The German Parliament passed a law on Friday requiring large and medium-sized businesses to do their due diligence in combating human rights violations along their supply chain. The law introduces a shift to mandatory compliance with international norms on labor exploitation.
The Bundestag adopted the draft law by a large majority. The law introduces obligations for companies above a certain size to adopt and implement due diligence procedures that prevent human rights and environmental abuses along the companies supply chain.
Failure to implement such procedures or act on violations may result in fines up to 2 percent of the company’s international revenue.
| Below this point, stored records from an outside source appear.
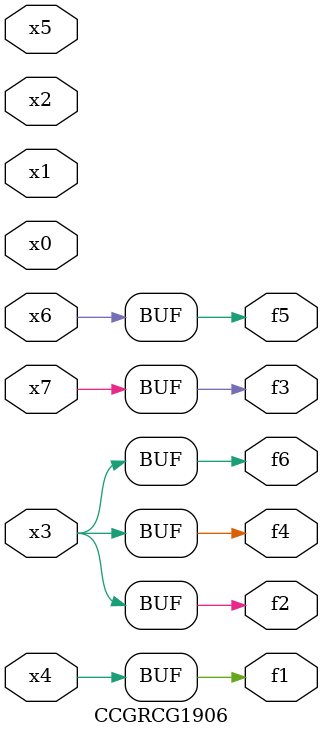
<source format=v>
module CCGRCG1906(
	input x0, x1, x2, x3, x4, x5, x6, x7,
	output f1, f2, f3, f4, f5, f6
);
	assign f1 = x4;
	assign f2 = x3;
	assign f3 = x7;
	assign f4 = x3;
	assign f5 = x6;
	assign f6 = x3;
endmodule

</source>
Any company found to be in violation of the law may be excluded from public procurement for up to three years.
The law applies to companies with more than 3,000 employees as of 2023, and 1,000 employees in 2024. This would ultimately result in approximately 4,800 companies being affected.
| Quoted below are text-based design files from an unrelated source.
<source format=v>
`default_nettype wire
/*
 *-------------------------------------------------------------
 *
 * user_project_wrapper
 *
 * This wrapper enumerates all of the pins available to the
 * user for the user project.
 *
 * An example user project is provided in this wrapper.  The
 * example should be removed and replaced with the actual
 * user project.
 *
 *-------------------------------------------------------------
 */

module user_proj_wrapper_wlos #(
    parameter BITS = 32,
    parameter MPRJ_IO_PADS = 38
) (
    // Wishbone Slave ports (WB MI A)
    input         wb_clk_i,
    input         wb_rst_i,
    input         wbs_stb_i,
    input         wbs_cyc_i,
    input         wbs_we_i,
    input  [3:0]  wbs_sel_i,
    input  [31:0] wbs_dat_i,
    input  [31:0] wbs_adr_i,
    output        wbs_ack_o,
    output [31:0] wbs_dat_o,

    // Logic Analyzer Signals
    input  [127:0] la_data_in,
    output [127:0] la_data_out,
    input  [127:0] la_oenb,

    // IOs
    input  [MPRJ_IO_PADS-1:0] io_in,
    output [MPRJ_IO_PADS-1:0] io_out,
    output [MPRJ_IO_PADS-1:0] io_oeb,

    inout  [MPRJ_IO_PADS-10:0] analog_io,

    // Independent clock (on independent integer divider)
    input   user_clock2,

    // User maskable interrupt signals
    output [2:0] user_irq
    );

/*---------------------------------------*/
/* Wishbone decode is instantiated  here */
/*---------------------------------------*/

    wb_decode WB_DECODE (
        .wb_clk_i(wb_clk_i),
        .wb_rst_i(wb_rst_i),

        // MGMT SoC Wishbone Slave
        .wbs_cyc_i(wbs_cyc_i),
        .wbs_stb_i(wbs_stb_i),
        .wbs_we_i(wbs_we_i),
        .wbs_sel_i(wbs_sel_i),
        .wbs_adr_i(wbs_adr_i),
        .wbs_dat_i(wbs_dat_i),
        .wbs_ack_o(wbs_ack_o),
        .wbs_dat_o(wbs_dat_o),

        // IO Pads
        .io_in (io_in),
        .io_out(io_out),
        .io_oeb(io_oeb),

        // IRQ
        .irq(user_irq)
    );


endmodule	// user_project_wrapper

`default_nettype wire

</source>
Human rights groups have applauded the German Parliament for taking actionable steps to help ensure companies are acting responsibly, but caution that more needs to be done.
Human Rights Watch said the law “will require large companies to regularly and systematically identify and address human rights and environmental risks” but “does not incorporate the highest international standards.”
Miriam Saage-Maaß of the European Center for Constitutional and Human Rights said that while the law allows for increased public pressure on governments to protect “workers at the end of the supply chain … from whom [companies] profit,” the law also “falls short of civil society expectations … [and] international human rights standards.”
A coalition of 50 companies that included Ben & Jerry’s and Tchibo had called upon the Bundestag to strengthen the law during preliminary debates. The coalition asked the German Parliament to apply the UN Guiding Principles consistently and ensure proactive due diligence obligation cover the full supply chain.
However, lobbying from other business groups lead to a last-minute debate called by conservative MPs citing civil liberty concerns. The resulting final draft requires companies to act on specific incidents, and then only if they have substantiated knowledge of the abuse.